◆ Exercise objective ◆
Reproduce the lines of every item below, substituting "Kart eléctrico" for each occurrence of "E-Kart" and changing nothing else.

(Exercise data)

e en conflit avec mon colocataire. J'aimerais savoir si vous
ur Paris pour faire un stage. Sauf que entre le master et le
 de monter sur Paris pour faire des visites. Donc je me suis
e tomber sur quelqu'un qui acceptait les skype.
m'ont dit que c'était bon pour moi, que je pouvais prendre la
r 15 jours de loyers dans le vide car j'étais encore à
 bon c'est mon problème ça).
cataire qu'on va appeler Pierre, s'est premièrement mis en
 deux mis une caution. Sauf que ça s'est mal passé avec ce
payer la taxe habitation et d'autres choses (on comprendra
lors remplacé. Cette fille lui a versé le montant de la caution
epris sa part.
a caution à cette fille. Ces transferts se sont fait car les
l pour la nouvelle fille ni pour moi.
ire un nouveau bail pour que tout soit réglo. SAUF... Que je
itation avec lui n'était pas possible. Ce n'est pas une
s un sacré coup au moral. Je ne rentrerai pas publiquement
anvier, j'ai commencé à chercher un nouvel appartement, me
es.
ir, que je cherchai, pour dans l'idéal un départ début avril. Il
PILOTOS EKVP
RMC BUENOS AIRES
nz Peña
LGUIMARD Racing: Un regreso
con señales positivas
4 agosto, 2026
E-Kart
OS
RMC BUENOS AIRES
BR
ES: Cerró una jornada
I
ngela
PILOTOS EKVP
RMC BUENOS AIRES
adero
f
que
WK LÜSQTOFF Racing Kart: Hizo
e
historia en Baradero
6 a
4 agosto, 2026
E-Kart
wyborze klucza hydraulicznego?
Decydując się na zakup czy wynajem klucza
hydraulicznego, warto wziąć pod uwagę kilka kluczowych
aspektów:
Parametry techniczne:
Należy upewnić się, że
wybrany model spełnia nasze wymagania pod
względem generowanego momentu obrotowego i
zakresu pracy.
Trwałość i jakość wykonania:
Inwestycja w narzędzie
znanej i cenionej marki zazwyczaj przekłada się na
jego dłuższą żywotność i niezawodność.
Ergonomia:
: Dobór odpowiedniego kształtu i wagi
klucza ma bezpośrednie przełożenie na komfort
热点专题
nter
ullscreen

(End Exercise data)

◆ Result of the exercise ◆
e en conflit avec mon colocataire. J'aimerais savoir si vous
ur Paris pour faire un stage. Sauf que entre le master et le
 de monter sur Paris pour faire des visites. Donc je me suis
e tomber sur quelqu'un qui acceptait les skype.
m'ont dit que c'était bon pour moi, que je pouvais prendre la
r 15 jours de loyers dans le vide car j'étais encore à
 bon c'est mon problème ça).
cataire qu'on va appeler Pierre, s'est premièrement mis en
 deux mis une caution. Sauf que ça s'est mal passé avec ce
payer la taxe habitation et d'autres choses (on comprendra
lors remplacé. Cette fille lui a versé le montant de la caution
epris sa part.
a caution à cette fille. Ces transferts se sont fait car les
l pour la nouvelle fille ni pour moi.
ire un nouveau bail pour que tout soit réglo. SAUF... Que je
itation avec lui n'était pas possible. Ce n'est pas une
s un sacré coup au moral. Je ne rentrerai pas publiquement
anvier, j'ai commencé à chercher un nouvel appartement, me
es.
ir, que je cherchai, pour dans l'idéal un départ début avril. Il
PILOTOS EKVP
RMC BUENOS AIRES
nz Peña
LGUIMARD Racing: Un regreso
con señales positivas
4 agosto, 2026
Kart eléctrico
OS
RMC BUENOS AIRES
BR
ES: Cerró una jornada
I
ngela
PILOTOS EKVP
RMC BUENOS AIRES
adero
f
que
WK LÜSQTOFF Racing Kart: Hizo
e
historia en Baradero
6 a
4 agosto, 2026
Kart eléctrico
wyborze klucza hydraulicznego?
Decydując się na zakup czy wynajem klucza
hydraulicznego, warto wziąć pod uwagę kilka kluczowych
aspektów:
Parametry techniczne:
Należy upewnić się, że
wybrany model spełnia nasze wymagania pod
względem generowanego momentu obrotowego i
zakresu pracy.
Trwałość i jakość wykonania:
Inwestycja w narzędzie
znanej i cenionej marki zazwyczaj przekłada się na
jego dłuższą żywotność i niezawodność.
Ergonomia:
: Dobór odpowiedniego kształtu i wagi
klucza ma bezpośrednie przełożenie na komfort
热点专题
nter
ullscreen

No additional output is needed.